Which is exactly what I'm talking about - break it down into the smallest functional parts and compare those, so you have analogous functions in hand, and do it one at a time. Otherwise, you've got chaff in your wheat. Then, you turn around and look at global comparisons of collections of functional subunits. Bottom-up, not top-down.
To what extent would that approach show "SQR(81-(2+2)^53)" v. "53^(2+2)-SQR(81)" to be comparable?

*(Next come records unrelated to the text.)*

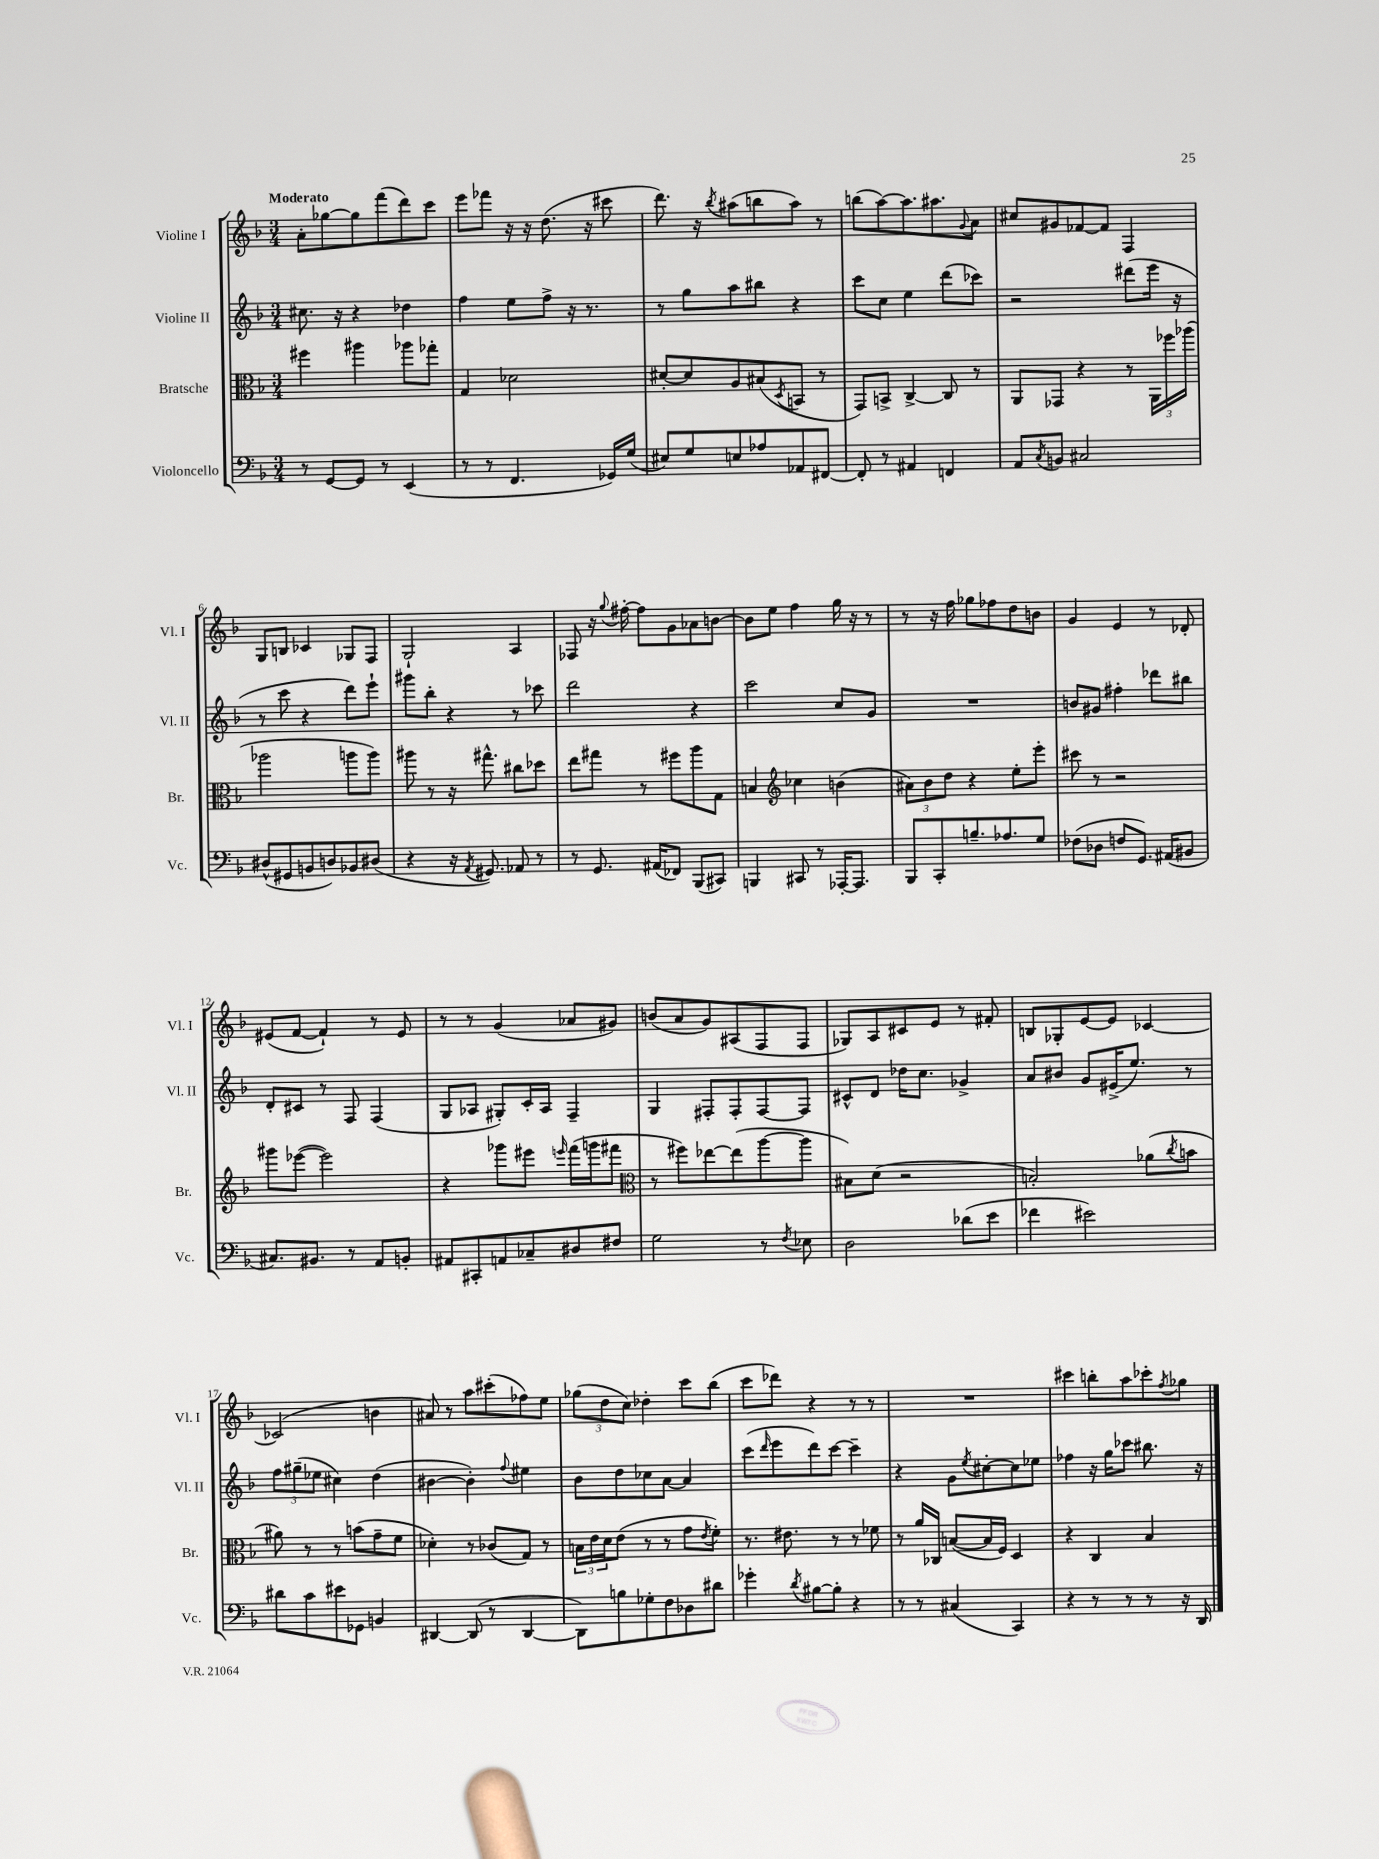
<<
\new StaffGroup <<
\new Staff = "s0" \with { instrumentName = "Violine I" shortInstrumentName = "Vl. I" } {
    \clef treble \key f \major \numericTimeSignature \time 3/4 \tempo "Moderato"
    a'8-. ges''8~ ges''8 f'''8( d'''8) c'''8 |
    e'''8 fes'''8 r16 r16 d''8.( r16 cis'''8 |
    d'''8.) r16 \acciaccatura { bes''8 } ais''8( b''8 ais''8) r8 |
    b''8( a''8~) a''8. ais''8. \appoggiatura { g'8 } a'8 |
    cis''8 gis'8 fes'8~ fes'8 f4 |
    g8 b8 ces'4 ges8 f8 |
    g2-! a4 |
    fes8 r16 \appoggiatura { g''8 } fis''16~-. fis''8 g'8 aes'8 b'8~ |
    b'8 e''8 f''4 g''16 r16 r8 |
    r8 r16 f''16 ges''8 fes''8 d''8 b'8 |
    g'4 e'4 r8 des'8-. |
    eis'8( f'8~ f'4-!) r8 eis'8 |
    r8 r8 g'4( aes'8 gis'8) |
    b'8( a'8 g'8) ais8( f8 f8 |
    ges8) a8 cis'8 e'8 r8 fis'8-. |
    b8 ges8-. e'8~ e'8 ces'4~ |
    ces'2( b'4 |
    ais'8) r8 a''8 cis'''8-.( fes''8) e''8 |
    \tuplet 3/2 { ges''8( d''8 c''8) } des''4-. c'''8 bes''8( |
    c'''8 des'''8) r4 r8 r8 |
    R2. |
    cis'''4 b''8-. a''8 ces'''8-. \acciaccatura { f''8 } ges''8 \bar "|." |
}
\new Staff = "s1" \with { instrumentName = "Violine II" shortInstrumentName = "Vl. II" } {
    \clef treble \key f \major \numericTimeSignature \time 3/4
    cis''8. r16 r4 des''4 |
    f''4 e''8 f''8-> r16 r8. |
    r8 g''8 a''8 bis''8 r4 |
    c'''8 c''8 e''4 d'''8( ces'''8) |
    r2 dis'''8( e'''16 r16 |
    r8 c'''8 r4 d'''8) e'''8-! |
    gis'''8 bes''8-. r4 r8 ces'''8 |
    d'''2 r4 |
    c'''2 c''8 g'8 |
    R2. |
    b'8 gis'8 fis''4-. des'''8 bis''8 |
    d'8-. cis'8 r8 f8 f4( |
    g8 aes8 gis8-.) c'16-. aes16 f4-- |
    g4 fis8-. fis8-. fis8~ fis8 |
    cis'8-^ d'8 des''16 c''8. ges'4-> |
    a'8 bis'8 g'8 eis'16->( e''8.) r8 |
    \tuplet 3/2 { f''8 gis''8--( ees''8 } cis''4) d''4( |
    bis'4~ bis'4-.) \appoggiatura { f''8 } eis''4 |
    bes'8 d''8 ces''8 a'8~ a'4 |
    c'''8( \grace { d'''16 } e'''8 d'''8) c'''8~ c'''4-- |
    r4 g'8 \acciaccatura { e''8 } cis''8~-. cis''8 ees''8 |
    fes''4 r16 g''16 ces'''8 bis''8. r16 \bar "|." |
}
\new Staff = "s2" \with { instrumentName = "Bratsche" shortInstrumentName = "Br." } {
    \clef alto \key f \major \numericTimeSignature \time 3/4
    fis''4 ais''4 aes''8 ges''8-. |
    g4 des'2 |
    dis'8~-. dis'8 a8 bis8( \acciaccatura { d8 } b,8 r8 |
    g,8) b,8-> c4~-> c8 r8 |
    a,8 ges,8 r4 r8 \tuplet 3/2 { a,16 fes''16 aes''16( } |
    aes''2 a''8 a''8) |
    ais''8 r8 r16 gis''8.-^ cis''8 des''8 |
    e''8 gis''8 r8 fis''8 a''8 g8 |
    b4 \clef treble ces''4 b'4( |
    \tuplet 3/2 { ais'8) bes'8 d''8 } r4 e''8-. e'''8-. |
    cis'''8 r8 r2 |
    gis'''8 ees'''8~( ees'''2) |
    r4 ges'''8 eis'''8 \grace { e'''16 } f'''16( g'''16 fis'''8 |
    \clef alto r8 fis''8) ees''8~ ees''8( a''8~ a''8 |
    bis8) d'8( r2 |
    b2-.) aes'8( \acciaccatura { c''8 } b'8 |
    ais'8) r8 r8 b'8( g'8-- f'8 |
    des'4-.) r8 ces'8( g8) r8 |
    \tuplet 3/2 { b16 e'16 d'16 } e'8( r8 r8 g'8 \acciaccatura { e'8 } f'8-.) |
    r8. eis'8. r8 r8 fes'8 |
    r8 a'16 ces16 b8~( b16 f16) d4 |
    r4 c4 bes4 \bar "|." |
}
\new Staff = "s3" \with { instrumentName = "Violoncello" shortInstrumentName = "Vc." } {
    \clef bass \key f \major \numericTimeSignature \time 3/4
    r8 g,8~ g,8 r8 e,4( |
    r8 r8 f,4. ges,16) g16( |
    eis8) g8 e8 aes8 aes,8 fis,8~ |
    fis,8-. r8 ais,4 f,4 |
    a,8 \acciaccatura { c8 } b,8 cis2 |
    dis8-^( gis,8 b,8 d8) bes,8 dis8( |
    r4 r16 \acciaccatura { a,8 } gis,8.) aes,8 r8 |
    r8 g,8. ais,16( fes,8) bes,,8( cis,8) |
    b,,4 cis,8 r8 aes,,16~-. aes,,8. |
    bes,,8 c,8-. b8.-- aes8. g8 |
    fes8( des8 f8 g,8.) ais,16( bis,8 |
    cis8.) bis,8. r8 a,8 b,8-. |
    ais,8 cis,8-. a,8 ces8-- dis8 fis8 |
    g2 r8 \acciaccatura { f8 } ees8 |
    d2 des'8( e'8 |
    fes'4 eis'2) |
    dis'8 c'8 eis'8 ges,8 b,4 |
    dis,4~ dis,8( r8 dis,4~ |
    dis,8) b8 ges8-. f8 des8 dis'8 |
    ges'4-. \acciaccatura { d'8 } bis8~ bis8-. r4 |
    r8 r8 cis4( c,4) |
    r4 r8 r8 r8 r16 d,16 \bar "|." |
}
>>
>>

Then you are not looking for MOTA or MTH1022 you are looking for domains. You have to start somewhere and these guys did not start looking for domains they looked at the genes and highlighted the similarities. The approach you favor is what got the bone guys in trouble with the whale. Teeth were important so the mesonychus was daddy whale. Lo and behold, teeth suddenly didn't matter but the ankle does, so out goes the mesonychus and up comes pakicetus. You would have the microbiologists look as silly as the bone readers. The photosynthesis story points out the way things apparently happen for a process.
The specific MOTA gene and MTH1022 have some similarity-- in a range of 55 amino acids they coincide in 23 residues. Now the rest of the gene is necessary to draw conclusions about their total relatedness. We are talking about the genes not the domains/subfunctions. The chaff is part of the story that the microbiologists are trying to spin.